- Exercise aim -
Answer these questions using the dermatology presentation transcript.
1. What title and department does Dr. Carol Soutor give for herself?
2. What diameter does the presentation use as the cut-off between macules and patches?
3. What condition does the patient in Figure 4 have?

- Selected text -
Segment:1 1. Diagnosis and Management of Skin Disorders: Pearls and Pitfalls.
DR. SOUTOR: Hello, I'm Dr. Carol Soutor, clinical professor in the Dermatology Department at the University of Minnesota.
Segment:2 2. Learning Objectives.
DR. SOUTOR: In this presentation, we will cover some of the pearls and pitfalls in the diagnosis and management of common skin disorders.
Segment:3 3. Diagnosis in Dermatology.
DR. SOUTOR: In the first section of this presentation, we will cover the main steps in the diagnosis of skin rashes. These steps include the identification and classification of the primary lesion, creation of the differential diagnosis, and confirmation of the diagnosis.
Segment:4 4. The Primary Lesion.
DR. SOUTOR: Identifying the primary lesion is the first step in the diagnosis of any skin rash. One should carefully examine the skin for lesions that are typical for the presenting rash. It is important to look for lesions that have not been scratched, treated, or are resolving, as these may not be typical lesions. It may be necessary to examine the entire body to find new untouched lesions.
DR. SOUTOR: Once you have found one or more such lesions, you can categorize them as follows in the next slides.
Segment:5 5. Types of Primary Lesions.
DR. SOUTOR: There are nine types of primary skin lesions. Macules and patches are both flat lesions, as seen in the lesions of tinea versicolor in Figure 1. Macules are less than a half centimeter in diameter, while patches are larger than a half centimeter. Some textbooks use one centimeter as the cut-off diameter, but we use the more commonly used half centimeter cut-off.
DR. SOUTOR: Papules and plaques are solid, elevated lesions, as seen in the patient in Figure 2, who has both atopic dermatitis and an allergic contact dermatitis due to nickel in the metal button of his blue jeans. The smaller lesions that are less than a half centimeter are papules, and the larger lesion around the umbilicus is a plaque. A nodule is a solid lesion with a dermal or subcutaneous component.
DR. SOUTOR: It is greater than a half centimeter in diameter, as seen in the amelanotic melanoma in Figure 3.
Segment:6 6. Types of Primary Lesions.
DR. SOUTOR: Vesicles and bullae are blisters which contain serum or less commonly blood. A vesicle is less than a half centimeter, and a bulla is greater than a half centimeter in diameter. The patient in Figure 4 has pemphigus. The smaller lesion in this patient is a vesicle, and the larger lesion is a bulla.

- Available data -
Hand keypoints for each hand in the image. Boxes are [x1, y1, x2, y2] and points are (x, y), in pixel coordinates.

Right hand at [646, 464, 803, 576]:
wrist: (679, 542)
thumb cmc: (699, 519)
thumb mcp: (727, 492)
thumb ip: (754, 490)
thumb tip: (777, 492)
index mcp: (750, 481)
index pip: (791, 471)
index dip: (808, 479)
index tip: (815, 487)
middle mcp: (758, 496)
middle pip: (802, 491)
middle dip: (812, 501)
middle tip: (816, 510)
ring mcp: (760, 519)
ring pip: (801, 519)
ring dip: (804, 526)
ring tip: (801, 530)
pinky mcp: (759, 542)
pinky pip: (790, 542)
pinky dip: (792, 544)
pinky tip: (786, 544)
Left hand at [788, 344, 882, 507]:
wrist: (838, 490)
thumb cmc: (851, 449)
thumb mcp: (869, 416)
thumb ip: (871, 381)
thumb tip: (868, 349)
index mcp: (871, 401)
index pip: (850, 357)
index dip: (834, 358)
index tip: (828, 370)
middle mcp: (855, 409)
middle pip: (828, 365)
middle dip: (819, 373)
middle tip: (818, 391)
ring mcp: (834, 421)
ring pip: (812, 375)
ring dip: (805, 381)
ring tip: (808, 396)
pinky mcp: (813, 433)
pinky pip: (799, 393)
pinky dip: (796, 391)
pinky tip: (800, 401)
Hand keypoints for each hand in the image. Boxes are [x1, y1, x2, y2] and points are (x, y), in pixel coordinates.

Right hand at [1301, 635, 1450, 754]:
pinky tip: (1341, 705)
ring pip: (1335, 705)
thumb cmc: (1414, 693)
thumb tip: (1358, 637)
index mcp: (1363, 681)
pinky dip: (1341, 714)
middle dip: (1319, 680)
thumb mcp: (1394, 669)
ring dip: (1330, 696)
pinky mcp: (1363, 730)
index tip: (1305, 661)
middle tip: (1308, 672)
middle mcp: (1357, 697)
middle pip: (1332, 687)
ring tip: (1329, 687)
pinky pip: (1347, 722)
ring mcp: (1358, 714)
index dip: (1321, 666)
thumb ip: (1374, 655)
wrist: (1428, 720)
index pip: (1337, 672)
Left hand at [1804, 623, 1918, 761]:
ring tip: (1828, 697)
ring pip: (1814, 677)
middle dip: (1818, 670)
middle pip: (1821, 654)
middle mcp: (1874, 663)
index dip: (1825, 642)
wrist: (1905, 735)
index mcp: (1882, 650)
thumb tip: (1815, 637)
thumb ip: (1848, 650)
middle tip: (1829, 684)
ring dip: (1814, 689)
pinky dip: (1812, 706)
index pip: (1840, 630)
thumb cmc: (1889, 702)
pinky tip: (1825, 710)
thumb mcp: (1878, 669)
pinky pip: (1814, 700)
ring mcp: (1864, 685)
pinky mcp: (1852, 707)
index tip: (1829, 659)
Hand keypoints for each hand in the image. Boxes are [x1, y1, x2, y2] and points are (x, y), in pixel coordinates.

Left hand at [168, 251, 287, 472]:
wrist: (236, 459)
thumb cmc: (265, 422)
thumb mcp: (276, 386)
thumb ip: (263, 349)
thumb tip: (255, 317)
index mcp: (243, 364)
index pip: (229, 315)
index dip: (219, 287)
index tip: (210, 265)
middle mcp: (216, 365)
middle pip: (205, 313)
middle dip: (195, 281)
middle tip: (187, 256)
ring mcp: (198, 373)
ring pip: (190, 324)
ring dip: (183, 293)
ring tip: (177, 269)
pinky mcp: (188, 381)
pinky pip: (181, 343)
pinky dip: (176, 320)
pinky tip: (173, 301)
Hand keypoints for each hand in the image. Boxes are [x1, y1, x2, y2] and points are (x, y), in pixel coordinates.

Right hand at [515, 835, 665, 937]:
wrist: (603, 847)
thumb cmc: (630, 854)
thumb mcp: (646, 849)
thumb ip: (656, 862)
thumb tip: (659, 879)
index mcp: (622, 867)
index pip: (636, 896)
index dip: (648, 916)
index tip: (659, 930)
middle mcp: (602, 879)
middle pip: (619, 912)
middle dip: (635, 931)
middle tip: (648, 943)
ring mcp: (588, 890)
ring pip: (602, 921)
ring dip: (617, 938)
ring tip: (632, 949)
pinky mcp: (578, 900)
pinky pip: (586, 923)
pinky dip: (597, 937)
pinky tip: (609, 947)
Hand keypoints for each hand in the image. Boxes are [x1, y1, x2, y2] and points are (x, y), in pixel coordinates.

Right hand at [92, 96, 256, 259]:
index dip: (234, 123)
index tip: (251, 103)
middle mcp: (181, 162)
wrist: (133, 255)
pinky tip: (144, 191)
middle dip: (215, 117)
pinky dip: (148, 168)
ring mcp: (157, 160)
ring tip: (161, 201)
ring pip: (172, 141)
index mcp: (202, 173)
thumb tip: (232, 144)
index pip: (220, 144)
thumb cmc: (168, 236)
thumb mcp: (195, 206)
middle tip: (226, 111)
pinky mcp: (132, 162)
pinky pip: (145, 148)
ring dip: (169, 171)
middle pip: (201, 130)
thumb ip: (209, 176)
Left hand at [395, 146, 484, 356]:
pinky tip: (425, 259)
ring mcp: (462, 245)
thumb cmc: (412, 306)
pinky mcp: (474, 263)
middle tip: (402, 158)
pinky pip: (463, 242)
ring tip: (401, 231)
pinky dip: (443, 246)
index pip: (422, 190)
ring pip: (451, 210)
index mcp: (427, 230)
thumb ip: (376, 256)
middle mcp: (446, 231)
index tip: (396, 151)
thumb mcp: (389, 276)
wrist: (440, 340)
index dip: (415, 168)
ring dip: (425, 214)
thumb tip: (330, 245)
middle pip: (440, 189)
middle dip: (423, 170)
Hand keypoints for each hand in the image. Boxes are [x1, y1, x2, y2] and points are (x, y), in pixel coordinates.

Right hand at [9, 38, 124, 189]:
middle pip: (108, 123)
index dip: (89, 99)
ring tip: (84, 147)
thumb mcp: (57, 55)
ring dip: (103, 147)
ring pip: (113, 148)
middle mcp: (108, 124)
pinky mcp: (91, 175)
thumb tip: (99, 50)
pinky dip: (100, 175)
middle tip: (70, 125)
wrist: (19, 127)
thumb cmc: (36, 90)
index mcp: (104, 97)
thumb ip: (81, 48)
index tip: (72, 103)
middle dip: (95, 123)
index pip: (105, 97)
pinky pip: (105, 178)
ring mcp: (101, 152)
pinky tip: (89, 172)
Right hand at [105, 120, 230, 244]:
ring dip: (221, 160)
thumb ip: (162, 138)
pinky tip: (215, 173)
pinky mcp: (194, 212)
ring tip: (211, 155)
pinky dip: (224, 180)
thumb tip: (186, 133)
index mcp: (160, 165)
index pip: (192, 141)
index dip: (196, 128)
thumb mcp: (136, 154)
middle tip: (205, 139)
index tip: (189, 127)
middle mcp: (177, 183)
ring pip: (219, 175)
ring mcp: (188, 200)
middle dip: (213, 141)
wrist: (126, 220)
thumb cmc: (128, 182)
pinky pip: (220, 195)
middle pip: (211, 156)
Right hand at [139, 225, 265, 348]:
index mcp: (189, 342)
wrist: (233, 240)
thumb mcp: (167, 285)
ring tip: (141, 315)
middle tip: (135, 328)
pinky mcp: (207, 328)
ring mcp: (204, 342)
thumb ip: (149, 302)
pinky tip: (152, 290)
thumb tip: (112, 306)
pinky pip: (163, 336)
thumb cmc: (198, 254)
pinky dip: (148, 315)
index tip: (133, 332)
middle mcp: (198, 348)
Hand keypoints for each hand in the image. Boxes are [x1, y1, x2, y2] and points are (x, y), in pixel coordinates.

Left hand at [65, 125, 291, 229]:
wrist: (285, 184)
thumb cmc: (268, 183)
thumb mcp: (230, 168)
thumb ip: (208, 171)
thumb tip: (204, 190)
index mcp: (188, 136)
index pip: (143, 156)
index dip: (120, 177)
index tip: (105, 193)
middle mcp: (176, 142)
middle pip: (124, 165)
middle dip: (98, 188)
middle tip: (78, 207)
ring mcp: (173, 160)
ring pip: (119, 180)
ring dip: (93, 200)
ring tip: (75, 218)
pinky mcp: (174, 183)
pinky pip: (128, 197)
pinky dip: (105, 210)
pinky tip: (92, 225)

- Exercise solution -
1. Clinical professor in the Dermatology Department at the University of Minnesota.
2. A half centimeter.
3. Pemphigus.